■ **Your instructions**
Your copy of the data should match it exactly, leaving out only the pictures.

■ **Recorded data**
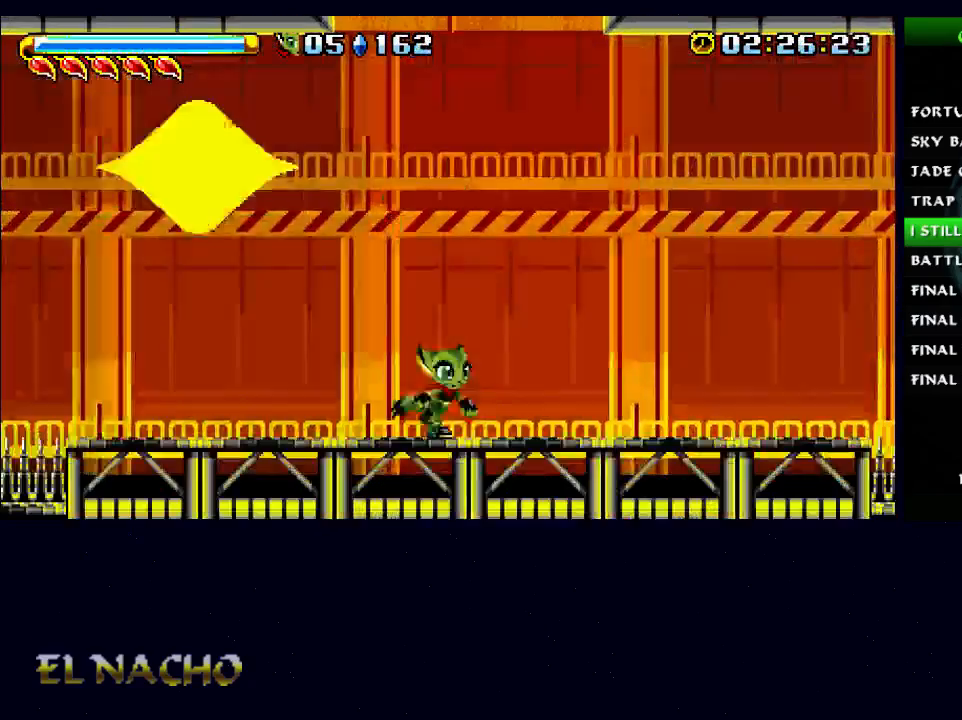
{"dt_ms": 500, "buttons": [], "left_stick": "center", "right_stick": "center", "events": [[33, "left_stick", "left"], [267, "left_stick", "center"]]}
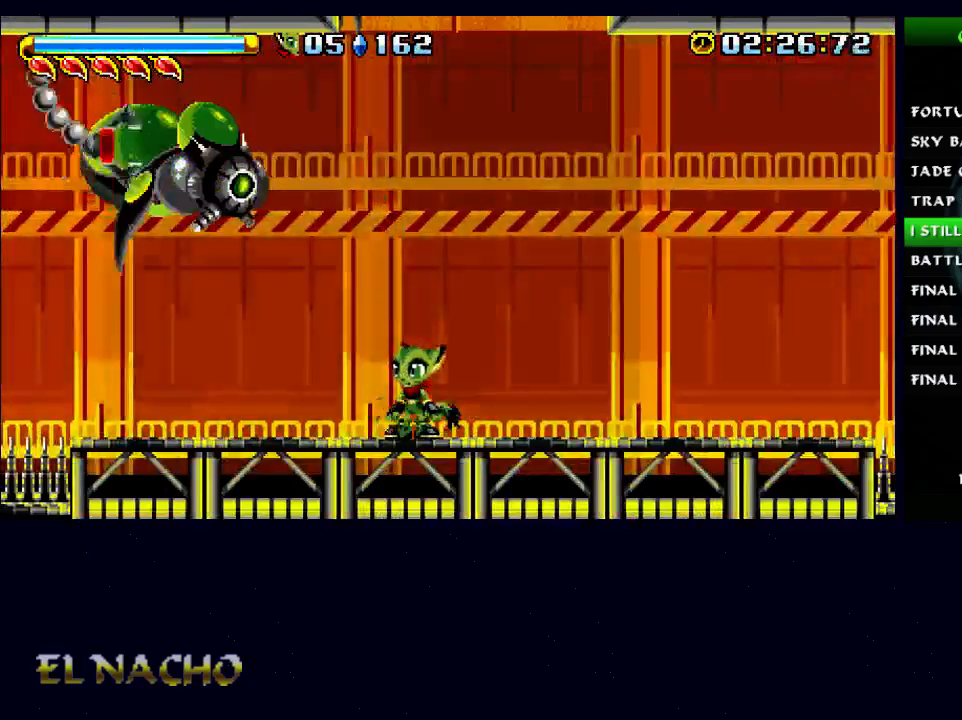
{"dt_ms": 500, "buttons": [], "left_stick": "center", "right_stick": "center", "events": [[167, "left_stick", "left"], [267, "left_stick", "center"]]}
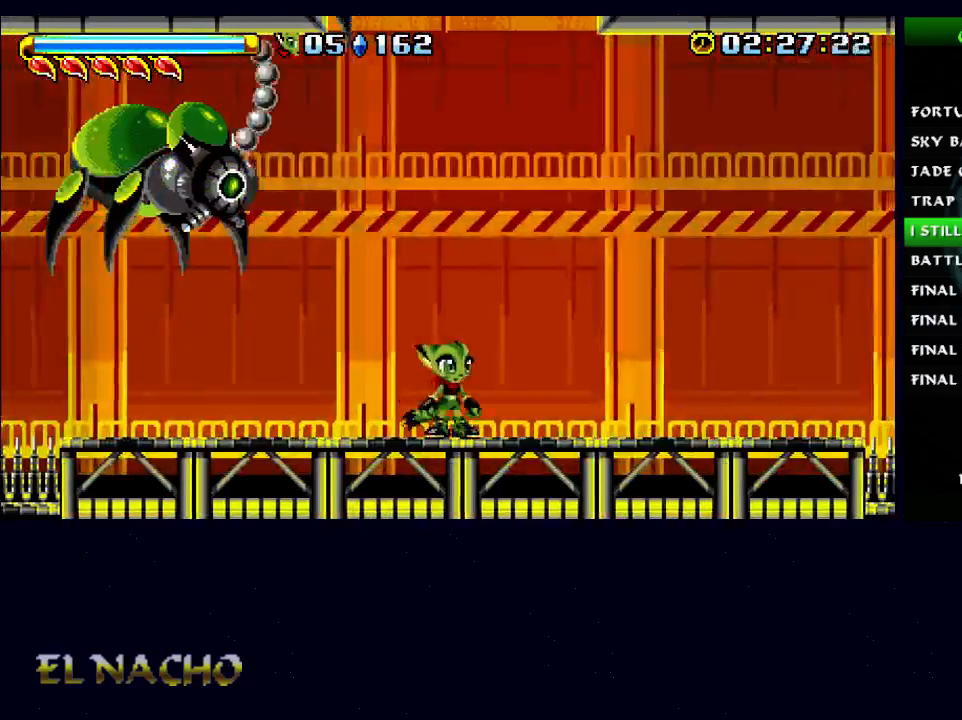
{"dt_ms": 500, "buttons": [], "left_stick": "down-left", "right_stick": "center", "events": [[100, "left_stick", "left"], [400, "left_stick", "down-left"]]}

■ **Your response**
{"dt_ms": 500, "buttons": [], "left_stick": "center", "right_stick": "center", "events": [[33, "left_stick", "left"], [267, "left_stick", "center"]]}
{"dt_ms": 500, "buttons": [], "left_stick": "center", "right_stick": "center", "events": [[167, "left_stick", "left"], [267, "left_stick", "center"]]}
{"dt_ms": 500, "buttons": [], "left_stick": "down-left", "right_stick": "center", "events": [[100, "left_stick", "left"], [400, "left_stick", "down-left"]]}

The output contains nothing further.